* **Written task**
Return the following from the records below: each line, word for word, starting with the line that contains "# Use SCCM, KACE, etc" and going on through the line that contains "or whatever management", with nothing outside that range.
Segment Start: Records provided
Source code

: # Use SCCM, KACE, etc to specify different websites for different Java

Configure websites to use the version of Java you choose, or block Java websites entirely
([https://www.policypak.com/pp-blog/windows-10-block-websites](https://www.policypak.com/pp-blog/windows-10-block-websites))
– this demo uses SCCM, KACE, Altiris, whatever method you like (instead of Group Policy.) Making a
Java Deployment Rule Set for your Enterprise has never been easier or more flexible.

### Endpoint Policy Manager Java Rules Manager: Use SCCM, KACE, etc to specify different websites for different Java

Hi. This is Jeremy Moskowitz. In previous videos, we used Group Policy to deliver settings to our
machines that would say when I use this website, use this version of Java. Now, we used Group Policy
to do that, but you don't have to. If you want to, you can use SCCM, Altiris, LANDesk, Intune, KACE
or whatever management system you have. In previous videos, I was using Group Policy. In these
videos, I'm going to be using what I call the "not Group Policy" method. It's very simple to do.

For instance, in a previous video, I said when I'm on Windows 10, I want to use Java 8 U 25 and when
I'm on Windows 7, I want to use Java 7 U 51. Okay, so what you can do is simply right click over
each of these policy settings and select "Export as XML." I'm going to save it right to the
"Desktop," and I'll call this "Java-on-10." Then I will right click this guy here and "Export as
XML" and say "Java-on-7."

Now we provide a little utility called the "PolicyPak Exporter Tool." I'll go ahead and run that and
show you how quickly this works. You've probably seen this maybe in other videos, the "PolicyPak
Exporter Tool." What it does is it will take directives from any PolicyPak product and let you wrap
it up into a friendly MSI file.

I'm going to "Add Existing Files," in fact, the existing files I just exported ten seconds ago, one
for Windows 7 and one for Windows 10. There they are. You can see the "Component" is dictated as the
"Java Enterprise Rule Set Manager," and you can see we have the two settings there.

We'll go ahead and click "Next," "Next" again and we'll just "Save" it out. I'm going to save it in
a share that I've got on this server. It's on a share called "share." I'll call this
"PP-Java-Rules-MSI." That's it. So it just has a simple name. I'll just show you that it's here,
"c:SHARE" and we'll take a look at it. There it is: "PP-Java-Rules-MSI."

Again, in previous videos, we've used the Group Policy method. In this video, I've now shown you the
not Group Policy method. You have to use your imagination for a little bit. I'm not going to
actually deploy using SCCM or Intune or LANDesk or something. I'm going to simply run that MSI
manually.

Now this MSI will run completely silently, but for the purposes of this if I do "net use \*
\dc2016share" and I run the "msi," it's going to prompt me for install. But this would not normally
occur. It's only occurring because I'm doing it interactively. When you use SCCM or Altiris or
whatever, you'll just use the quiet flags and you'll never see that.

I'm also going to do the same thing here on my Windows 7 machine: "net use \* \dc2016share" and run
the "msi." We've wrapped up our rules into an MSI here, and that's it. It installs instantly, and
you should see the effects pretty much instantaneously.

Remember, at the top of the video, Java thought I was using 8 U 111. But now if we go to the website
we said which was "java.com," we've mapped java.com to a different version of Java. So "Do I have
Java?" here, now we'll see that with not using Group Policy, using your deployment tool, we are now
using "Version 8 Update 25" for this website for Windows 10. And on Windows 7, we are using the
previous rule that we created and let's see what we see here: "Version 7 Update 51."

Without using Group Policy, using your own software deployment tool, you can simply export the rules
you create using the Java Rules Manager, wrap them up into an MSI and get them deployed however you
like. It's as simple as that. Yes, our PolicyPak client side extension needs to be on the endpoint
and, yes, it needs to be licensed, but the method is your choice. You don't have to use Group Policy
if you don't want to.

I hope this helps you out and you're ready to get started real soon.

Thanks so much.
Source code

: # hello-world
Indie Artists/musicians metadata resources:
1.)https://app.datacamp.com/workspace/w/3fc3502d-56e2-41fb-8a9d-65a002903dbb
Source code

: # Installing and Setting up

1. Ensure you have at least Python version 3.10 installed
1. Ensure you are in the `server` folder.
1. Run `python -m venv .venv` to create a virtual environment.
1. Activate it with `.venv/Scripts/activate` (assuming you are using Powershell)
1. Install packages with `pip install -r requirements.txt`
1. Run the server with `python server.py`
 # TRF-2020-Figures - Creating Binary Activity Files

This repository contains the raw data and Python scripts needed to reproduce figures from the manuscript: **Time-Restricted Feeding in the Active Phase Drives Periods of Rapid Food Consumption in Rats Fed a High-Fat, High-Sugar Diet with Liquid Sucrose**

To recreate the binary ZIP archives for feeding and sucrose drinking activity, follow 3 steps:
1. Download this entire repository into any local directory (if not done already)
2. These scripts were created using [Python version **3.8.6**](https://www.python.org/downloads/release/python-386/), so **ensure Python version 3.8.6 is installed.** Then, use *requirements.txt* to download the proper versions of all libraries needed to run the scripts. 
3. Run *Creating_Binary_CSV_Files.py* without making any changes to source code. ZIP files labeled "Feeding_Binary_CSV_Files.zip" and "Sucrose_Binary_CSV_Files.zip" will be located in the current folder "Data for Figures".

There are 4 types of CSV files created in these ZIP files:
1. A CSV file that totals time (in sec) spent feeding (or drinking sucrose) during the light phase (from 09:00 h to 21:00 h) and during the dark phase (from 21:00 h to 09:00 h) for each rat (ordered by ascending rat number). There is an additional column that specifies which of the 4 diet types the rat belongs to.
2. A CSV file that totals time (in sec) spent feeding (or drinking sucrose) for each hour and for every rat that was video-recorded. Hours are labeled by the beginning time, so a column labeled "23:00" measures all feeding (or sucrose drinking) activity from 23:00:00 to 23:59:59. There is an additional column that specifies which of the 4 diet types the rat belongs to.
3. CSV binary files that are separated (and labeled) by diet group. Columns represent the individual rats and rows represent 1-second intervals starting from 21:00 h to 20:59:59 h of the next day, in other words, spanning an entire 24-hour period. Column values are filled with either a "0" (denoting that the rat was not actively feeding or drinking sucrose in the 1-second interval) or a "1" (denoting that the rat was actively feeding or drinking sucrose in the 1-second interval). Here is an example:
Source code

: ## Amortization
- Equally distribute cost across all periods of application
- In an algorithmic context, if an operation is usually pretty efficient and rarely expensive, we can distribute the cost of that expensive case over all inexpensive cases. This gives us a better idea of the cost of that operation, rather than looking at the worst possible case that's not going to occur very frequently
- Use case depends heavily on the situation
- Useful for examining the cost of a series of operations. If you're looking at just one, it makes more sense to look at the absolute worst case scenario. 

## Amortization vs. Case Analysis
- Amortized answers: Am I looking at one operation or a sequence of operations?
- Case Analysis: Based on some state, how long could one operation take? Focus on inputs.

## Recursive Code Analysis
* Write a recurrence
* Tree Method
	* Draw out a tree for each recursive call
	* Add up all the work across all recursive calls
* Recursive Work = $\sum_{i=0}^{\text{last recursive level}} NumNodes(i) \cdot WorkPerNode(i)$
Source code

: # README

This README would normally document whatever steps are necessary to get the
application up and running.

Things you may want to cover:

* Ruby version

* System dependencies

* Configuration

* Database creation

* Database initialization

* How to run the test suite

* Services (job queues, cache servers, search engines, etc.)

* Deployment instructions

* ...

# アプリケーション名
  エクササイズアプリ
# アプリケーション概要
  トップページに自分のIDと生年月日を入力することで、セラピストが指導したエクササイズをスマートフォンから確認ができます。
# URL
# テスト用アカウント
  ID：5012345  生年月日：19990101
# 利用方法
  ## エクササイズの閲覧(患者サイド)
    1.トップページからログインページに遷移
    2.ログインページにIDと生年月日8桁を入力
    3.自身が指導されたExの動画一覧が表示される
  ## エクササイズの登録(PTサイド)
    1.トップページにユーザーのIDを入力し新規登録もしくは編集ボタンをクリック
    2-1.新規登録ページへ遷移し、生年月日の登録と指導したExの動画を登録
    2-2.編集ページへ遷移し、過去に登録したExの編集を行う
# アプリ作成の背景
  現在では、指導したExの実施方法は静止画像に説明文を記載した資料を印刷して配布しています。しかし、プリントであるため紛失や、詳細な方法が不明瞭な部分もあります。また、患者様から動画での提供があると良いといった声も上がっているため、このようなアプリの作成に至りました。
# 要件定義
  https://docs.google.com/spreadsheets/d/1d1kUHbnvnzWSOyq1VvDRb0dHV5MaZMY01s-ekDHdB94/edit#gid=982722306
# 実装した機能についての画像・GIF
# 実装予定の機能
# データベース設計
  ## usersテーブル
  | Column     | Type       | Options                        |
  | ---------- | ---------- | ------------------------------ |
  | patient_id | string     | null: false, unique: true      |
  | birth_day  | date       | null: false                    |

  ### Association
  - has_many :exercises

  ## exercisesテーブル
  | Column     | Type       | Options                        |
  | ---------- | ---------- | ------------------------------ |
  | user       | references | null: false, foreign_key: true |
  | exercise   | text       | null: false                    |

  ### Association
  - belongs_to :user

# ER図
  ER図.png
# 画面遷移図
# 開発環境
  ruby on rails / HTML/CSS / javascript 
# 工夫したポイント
Segment End: Records provided
* **Task response**
: # Use SCCM, KACE, etc to specify different websites for different Java

Configure websites to use the version of Java you choose, or block Java websites entirely
([https://www.policypak.com/pp-blog/windows-10-block-websites](https://www.policypak.com/pp-blog/windows-10-block-websites))
– this demo uses SCCM, KACE, Altiris, whatever method you like (instead of Group Policy.) Making a
Java Deployment Rule Set for your Enterprise has never been easier or more flexible.

### Endpoint Policy Manager Java Rules Manager: Use SCCM, KACE, etc to specify different websites for different Java

Hi. This is Jeremy Moskowitz. In previous videos, we used Group Policy to deliver settings to our
machines that would say when I use this website, use this version of Java. Now, we used Group Policy
to do that, but you don't have to. If you want to, you can use SCCM, Altiris, LANDesk, Intune, KACE
or whatever management system you have. In previous videos, I was using Group Policy. In these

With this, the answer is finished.